Instructions to follow:
Pick out every line in the entries below that contains the string "BARCELONA" with matching case, and copy each of those lines in full.

═════ The records ═════

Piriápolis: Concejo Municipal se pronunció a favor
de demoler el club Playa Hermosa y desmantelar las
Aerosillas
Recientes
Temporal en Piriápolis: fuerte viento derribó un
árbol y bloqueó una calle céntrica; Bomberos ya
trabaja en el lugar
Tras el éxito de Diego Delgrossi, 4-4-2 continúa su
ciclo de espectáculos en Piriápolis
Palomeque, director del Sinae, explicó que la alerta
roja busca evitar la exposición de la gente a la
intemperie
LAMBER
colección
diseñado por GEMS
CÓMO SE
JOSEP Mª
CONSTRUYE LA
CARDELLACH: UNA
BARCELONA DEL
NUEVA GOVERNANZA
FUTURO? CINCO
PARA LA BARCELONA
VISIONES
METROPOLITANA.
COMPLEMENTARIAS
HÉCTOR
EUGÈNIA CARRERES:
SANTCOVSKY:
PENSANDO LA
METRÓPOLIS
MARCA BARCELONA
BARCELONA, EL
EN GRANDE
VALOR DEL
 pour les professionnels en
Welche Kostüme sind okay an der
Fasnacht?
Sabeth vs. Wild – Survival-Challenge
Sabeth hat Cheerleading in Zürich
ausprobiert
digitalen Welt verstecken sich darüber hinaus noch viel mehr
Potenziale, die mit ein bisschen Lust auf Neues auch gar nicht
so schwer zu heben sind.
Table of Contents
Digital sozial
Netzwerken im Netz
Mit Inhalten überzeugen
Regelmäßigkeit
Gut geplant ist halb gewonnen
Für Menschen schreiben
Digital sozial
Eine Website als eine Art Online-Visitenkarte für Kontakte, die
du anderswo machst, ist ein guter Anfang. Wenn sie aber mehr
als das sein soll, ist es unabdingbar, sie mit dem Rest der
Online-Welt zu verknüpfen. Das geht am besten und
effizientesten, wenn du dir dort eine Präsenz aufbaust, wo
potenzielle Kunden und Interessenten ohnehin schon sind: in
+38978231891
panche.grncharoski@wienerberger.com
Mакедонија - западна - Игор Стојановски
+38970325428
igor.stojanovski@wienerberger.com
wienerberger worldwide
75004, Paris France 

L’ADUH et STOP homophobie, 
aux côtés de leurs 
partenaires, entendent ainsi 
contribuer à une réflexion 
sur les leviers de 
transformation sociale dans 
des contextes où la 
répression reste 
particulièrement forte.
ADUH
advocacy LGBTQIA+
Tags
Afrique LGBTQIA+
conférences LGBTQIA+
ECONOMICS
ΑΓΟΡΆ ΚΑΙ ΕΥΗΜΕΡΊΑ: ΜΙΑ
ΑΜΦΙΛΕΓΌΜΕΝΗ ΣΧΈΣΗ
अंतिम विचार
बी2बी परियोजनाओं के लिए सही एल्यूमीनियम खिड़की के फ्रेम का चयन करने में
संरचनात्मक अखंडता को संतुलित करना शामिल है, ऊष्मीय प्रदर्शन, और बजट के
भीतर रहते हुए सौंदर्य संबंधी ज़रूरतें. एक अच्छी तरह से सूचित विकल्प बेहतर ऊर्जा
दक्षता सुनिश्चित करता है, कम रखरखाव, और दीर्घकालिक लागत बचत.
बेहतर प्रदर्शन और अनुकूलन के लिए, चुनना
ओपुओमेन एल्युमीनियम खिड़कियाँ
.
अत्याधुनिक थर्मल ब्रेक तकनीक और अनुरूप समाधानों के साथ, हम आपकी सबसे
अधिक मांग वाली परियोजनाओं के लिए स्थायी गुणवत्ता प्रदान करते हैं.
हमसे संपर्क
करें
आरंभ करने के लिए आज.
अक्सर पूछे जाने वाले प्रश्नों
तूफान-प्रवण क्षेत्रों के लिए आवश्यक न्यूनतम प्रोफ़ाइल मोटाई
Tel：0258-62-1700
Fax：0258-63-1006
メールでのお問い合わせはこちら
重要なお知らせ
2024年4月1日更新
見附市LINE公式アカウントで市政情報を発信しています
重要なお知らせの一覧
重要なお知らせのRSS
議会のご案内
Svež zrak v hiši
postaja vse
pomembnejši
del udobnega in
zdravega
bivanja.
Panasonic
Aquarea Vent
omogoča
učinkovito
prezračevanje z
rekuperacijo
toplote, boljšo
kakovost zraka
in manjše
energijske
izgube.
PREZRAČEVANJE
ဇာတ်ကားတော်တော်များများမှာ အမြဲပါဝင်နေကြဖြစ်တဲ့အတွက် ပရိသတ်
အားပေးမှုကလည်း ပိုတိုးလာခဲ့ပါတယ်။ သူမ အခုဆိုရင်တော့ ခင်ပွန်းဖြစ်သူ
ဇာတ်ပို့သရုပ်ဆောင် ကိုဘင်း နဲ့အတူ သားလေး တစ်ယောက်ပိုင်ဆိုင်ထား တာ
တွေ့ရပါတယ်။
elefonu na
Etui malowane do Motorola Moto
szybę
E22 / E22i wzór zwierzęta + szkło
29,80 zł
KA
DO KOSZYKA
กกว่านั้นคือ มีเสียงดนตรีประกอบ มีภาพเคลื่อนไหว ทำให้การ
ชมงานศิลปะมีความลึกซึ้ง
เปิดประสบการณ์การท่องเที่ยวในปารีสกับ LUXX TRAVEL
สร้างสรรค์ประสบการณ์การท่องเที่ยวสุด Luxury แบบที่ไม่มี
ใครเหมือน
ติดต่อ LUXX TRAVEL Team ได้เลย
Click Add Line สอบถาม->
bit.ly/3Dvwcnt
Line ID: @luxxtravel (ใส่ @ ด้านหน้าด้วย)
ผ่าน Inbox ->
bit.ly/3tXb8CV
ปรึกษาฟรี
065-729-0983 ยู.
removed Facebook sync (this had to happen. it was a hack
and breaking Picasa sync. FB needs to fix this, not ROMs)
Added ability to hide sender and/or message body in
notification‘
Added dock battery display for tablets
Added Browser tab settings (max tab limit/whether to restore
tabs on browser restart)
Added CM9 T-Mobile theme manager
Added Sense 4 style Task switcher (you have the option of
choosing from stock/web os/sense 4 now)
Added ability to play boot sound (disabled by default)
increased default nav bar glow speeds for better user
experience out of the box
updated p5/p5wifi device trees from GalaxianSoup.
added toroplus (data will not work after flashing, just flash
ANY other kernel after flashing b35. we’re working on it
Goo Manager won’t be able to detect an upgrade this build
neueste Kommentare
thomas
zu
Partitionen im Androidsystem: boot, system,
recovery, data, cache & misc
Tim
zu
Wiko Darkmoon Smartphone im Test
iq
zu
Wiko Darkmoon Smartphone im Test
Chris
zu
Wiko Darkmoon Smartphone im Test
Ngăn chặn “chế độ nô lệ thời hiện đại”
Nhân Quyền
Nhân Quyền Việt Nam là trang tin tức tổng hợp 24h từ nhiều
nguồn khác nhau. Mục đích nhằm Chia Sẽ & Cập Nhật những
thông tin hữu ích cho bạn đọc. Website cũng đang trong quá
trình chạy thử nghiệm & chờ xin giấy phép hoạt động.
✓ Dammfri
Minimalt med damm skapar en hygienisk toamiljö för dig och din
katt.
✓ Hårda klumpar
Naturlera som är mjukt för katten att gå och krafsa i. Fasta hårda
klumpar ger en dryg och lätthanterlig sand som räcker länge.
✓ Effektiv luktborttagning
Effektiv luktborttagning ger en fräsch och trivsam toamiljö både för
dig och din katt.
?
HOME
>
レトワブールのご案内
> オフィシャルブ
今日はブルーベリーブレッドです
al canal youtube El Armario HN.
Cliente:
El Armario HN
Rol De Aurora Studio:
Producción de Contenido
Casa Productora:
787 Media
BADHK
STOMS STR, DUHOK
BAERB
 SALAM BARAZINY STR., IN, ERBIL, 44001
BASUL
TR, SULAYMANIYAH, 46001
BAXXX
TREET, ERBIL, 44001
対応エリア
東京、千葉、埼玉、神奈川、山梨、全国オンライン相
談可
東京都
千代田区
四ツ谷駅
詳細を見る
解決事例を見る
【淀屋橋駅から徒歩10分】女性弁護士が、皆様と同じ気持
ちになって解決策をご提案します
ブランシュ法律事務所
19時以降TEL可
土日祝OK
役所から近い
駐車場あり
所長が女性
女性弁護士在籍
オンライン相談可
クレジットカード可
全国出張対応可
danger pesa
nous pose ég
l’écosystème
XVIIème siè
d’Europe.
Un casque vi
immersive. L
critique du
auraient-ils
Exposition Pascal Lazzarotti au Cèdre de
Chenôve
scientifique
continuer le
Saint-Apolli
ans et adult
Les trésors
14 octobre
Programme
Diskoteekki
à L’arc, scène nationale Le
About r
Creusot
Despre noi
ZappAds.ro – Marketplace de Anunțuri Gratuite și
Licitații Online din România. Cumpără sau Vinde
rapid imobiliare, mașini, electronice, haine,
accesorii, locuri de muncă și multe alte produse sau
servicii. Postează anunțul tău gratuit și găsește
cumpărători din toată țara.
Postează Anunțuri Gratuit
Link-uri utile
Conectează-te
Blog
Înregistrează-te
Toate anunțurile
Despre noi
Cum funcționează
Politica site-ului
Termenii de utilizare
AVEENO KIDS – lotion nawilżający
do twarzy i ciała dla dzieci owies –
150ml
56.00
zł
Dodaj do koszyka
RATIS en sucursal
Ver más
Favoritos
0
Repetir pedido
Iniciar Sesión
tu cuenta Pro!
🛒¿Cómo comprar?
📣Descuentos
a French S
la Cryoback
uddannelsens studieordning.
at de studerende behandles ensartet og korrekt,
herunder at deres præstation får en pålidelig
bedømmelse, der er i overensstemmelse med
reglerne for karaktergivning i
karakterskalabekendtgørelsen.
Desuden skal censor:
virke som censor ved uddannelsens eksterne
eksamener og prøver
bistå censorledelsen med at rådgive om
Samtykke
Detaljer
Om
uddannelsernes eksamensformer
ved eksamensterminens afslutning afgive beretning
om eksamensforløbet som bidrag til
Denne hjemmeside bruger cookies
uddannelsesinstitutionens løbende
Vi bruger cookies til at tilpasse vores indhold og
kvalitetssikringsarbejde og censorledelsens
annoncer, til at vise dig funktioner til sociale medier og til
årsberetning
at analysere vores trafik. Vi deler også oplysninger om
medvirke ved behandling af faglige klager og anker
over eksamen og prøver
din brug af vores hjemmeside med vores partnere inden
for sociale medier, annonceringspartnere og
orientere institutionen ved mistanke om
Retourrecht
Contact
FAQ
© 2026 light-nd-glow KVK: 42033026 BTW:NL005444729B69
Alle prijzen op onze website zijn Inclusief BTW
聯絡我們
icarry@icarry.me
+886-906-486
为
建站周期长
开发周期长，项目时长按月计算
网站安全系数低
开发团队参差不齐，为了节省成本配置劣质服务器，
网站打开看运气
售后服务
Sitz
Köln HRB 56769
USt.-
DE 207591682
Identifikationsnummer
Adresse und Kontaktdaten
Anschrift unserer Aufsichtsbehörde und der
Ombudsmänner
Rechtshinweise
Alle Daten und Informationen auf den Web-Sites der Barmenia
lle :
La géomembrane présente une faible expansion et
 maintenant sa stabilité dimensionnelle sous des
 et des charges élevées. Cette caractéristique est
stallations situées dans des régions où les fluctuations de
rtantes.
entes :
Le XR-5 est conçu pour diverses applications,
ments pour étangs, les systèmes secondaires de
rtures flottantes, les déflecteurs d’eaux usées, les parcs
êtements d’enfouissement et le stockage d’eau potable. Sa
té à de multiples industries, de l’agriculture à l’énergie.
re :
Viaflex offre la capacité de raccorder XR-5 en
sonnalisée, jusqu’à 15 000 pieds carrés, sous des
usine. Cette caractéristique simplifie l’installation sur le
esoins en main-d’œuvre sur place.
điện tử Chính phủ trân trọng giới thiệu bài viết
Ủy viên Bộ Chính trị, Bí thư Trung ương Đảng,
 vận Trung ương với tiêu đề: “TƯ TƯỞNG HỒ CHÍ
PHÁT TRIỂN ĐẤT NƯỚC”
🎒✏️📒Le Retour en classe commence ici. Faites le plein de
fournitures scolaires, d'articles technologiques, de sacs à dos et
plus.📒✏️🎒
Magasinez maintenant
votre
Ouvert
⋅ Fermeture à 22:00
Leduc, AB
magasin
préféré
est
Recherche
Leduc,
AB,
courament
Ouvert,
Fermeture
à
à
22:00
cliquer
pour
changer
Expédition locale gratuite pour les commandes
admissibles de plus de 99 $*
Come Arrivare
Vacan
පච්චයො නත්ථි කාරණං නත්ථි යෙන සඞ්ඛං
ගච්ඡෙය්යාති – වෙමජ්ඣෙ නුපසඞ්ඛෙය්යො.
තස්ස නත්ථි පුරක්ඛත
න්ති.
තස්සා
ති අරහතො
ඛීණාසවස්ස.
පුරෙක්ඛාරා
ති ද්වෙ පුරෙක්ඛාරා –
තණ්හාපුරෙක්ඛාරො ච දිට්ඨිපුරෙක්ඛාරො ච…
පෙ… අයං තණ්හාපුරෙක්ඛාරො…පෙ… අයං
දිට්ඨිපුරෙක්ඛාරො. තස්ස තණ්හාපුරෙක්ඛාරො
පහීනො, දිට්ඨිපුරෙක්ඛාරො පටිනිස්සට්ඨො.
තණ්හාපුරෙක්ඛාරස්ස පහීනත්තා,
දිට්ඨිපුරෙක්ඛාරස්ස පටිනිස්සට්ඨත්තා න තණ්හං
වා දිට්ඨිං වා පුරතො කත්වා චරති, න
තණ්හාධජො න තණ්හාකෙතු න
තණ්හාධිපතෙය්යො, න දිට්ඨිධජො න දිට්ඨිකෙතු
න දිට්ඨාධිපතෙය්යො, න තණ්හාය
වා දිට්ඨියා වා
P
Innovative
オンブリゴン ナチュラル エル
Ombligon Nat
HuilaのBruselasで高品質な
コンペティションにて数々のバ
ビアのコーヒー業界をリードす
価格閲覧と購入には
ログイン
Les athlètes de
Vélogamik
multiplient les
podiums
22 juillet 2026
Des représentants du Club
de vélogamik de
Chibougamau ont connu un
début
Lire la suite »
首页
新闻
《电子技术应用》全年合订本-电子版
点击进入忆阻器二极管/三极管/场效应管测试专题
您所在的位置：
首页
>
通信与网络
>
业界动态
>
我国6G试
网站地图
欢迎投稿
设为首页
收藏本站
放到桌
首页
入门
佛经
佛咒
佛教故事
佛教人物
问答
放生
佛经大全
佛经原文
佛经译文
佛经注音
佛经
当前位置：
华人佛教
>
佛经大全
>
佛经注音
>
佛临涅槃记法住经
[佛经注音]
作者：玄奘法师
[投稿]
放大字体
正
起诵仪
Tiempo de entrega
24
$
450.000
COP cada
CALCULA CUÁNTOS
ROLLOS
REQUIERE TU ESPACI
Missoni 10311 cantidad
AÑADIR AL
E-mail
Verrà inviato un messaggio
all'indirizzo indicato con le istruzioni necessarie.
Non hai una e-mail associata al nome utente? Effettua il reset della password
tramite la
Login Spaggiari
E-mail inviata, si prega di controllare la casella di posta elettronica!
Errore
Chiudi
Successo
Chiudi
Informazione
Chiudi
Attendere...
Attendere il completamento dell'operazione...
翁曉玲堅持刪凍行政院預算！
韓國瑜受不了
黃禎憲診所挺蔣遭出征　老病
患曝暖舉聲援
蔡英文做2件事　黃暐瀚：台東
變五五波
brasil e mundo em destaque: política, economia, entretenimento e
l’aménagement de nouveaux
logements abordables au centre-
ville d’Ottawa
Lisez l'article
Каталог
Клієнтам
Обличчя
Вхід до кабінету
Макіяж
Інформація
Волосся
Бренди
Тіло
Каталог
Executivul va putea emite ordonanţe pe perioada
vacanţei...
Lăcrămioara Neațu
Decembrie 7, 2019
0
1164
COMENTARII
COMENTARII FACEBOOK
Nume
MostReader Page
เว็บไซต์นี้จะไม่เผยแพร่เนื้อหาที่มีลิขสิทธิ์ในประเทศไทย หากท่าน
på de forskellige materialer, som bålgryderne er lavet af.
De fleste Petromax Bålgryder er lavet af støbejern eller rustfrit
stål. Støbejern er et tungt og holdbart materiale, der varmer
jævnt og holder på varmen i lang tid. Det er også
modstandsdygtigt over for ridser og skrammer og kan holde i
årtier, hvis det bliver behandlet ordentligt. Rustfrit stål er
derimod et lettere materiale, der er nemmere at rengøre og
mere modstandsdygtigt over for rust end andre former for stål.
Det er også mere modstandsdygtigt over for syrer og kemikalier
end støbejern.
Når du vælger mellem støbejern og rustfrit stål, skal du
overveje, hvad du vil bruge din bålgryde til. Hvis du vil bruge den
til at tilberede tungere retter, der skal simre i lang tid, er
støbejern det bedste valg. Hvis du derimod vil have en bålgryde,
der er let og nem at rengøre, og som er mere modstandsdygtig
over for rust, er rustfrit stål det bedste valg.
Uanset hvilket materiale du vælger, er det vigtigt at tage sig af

═════

Problem solution:
BARCELONA DEL
PARA LA BARCELONA
MARCA BARCELONA
BARCELONA, EL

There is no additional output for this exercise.